Continue the account of the motorcycle trip to the Hiawatha Rally, picking up after its final sentence.

==== TEXT EXCERPT ====

Since we bought a new motorcycle for Heidi, we planned on getting some actual miles in this summer. We figured the 43rd Annual Hiawatha Rally would be a good precursor to our big anniversary trip to Ohio. We have done this rally two-up and also with two bikes before, so not a lot would be new to us. The Hiawatha Rally is a small rally put on by the BMW Motorcycle Owners Club of Minnesota at the Money Creek Haven Campground in Money Creek, MN. Money Creek is about a half hour west of La Crosse, WI. Money Creek is in the Historic Bluff Country region of Minnesota, which is a great place to ride and I love how the area doesn’t feel like a tourist trap.

We got on the road at about 8:40 Friday morning. Heidi had the large dry bag with all our clothes and personal items strapped to her bike and I had a large and an extra-large dry bag strapped to my bike with the tent, cots, chairs, sleeping bags and gear. We headed west on I-90 and stopped at Blue Earth, MN to actually look at the Jolly Green Giant statue for the first time (and so Heidi could try out her new selfie stick). We got off I-90 at Dexter and took Hwy. 16 the rest of the way. Riding down the road, we were extremely happy we bought new helmets and new communicators this year. With the Cardo Packtalk Bold, we can each listen to our own music and still have full, clear, duplex communication at interstate speed.

At Grand Meadow, MN, we decided to stop and grab some lunch. Trying to stick to my “no franchise food traveling rule,” we rolled into downtown and found the Diner. It is the quintessential Mom and Pop diner, and you instantly feel at home with the decor and the people. I usually ask at restaurants like this what their specialty is, but I easily found it on the menu. It was an olive burger, something I had never heard of before. A hamburger covered with sour cream and green olives, covered with melted swiss cheese. With crinkle cut fries, an iced tea and homemade rhubarb custard pie for dessert, it was outstanding! As we began to eat, a local 91-year-old man, Dwayne, asked if he could join us. While we ate, we had a great chat about his RV and his travels after he retired. The owner of the cafe made sure to tell us our check was ready as she motioned with her hands that Dwayne likes to gab, and we didn’t need to stay. But we waited until Dwayne was done eating too. I then got up and paid for all of our meals, as Dwayne now felt like family to us. As we left, we told the owner we would definitely be back again someday.

Outside Preston, MN, about an hour away from the campground, Heidi got bad news on the phone via the Cardo comm system. Her father had been rushed to the hospital by ambulance and no one knew the reason yet. Once we got to the campground, we finally learned he had a heart attack. He already had two stents put in and was in recovery at the Avera Heart Hospital. We felt shocked, stunned, amazed and blessed. From ambulance to recovery was about 30 minutes! Heidi was exhausted from worrying for the last hour and there was no way she could ride the 5 hours back, and I didn’t know if I could either. After paying our rally dues and setting up camp, she finally got to talk to her dad. In his classic fashion, he told her, “Don’t you come rushing back on my part.” He seemed his normal self and we stayed.

==== MATERIAL PROVIDED ====

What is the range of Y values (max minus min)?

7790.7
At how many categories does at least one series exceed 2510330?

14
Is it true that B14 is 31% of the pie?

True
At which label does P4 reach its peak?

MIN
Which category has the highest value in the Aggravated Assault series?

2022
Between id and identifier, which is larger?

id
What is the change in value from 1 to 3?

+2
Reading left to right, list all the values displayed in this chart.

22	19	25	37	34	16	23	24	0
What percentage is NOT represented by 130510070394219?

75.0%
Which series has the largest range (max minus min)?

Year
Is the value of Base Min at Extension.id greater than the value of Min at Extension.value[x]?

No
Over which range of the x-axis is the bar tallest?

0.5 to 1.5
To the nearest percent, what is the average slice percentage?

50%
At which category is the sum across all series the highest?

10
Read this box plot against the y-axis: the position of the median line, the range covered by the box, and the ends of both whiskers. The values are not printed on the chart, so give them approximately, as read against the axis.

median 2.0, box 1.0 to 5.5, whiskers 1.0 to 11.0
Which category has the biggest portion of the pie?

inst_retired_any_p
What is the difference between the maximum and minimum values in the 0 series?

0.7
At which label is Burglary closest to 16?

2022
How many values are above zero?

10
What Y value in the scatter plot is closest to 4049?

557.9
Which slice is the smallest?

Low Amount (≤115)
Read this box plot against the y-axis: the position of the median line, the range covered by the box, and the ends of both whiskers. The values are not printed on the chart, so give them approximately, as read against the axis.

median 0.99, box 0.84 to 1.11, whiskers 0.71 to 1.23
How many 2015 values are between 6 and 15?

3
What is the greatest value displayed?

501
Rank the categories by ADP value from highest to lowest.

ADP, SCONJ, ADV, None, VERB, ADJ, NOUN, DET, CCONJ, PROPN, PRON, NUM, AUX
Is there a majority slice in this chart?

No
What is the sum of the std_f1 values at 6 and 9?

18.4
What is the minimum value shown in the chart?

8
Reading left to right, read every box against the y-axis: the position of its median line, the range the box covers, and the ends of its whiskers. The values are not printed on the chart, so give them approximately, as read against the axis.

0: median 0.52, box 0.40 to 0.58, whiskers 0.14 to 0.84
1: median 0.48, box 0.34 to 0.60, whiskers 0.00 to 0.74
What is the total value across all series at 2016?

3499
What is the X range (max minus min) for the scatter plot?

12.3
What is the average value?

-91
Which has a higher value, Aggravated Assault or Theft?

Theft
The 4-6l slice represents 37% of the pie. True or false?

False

====

§ EXERCISE RESULT:
We camped in a different area than usual and I’m glad we did. It’s closer to the shower, farther from the highway, and we got to meet more new people, such as Mike, Scott, Steve and Diane and Larry “the Bagpiper.” Friday night was soup supper, followed by movie night with free popcorn, peanuts, hot dog roast and open bar at the pavilion. After soup, Heidi found the Quiner family. They are members of the Christian Motorcyclists Association that always come to Hiawatha and have girls that are very close to the same age as our girls. They all prayed for her dad’s recovery. Later, I roasted some hot dogs at the campfire and miraculously kept my eyebrows. Heidi found one of the smallest and loudest frogs nearly three feet away from the fire, and almost got in an argument with a self-proclaimed “evolutionist.”

Saturday, we rode to Stumpy’s in Houston for breakfast by taking Hwy. 26, which is a very technical road. Heidi didn’t remember any of it from the day before as she was too stressed, so I gave her pointers as I was in the lead. For the first time in years, I noticed the knoll in the road from a cow tunnel going under it for cows to get to the farm from the pasture. How I had never seen this before, I’ll never know.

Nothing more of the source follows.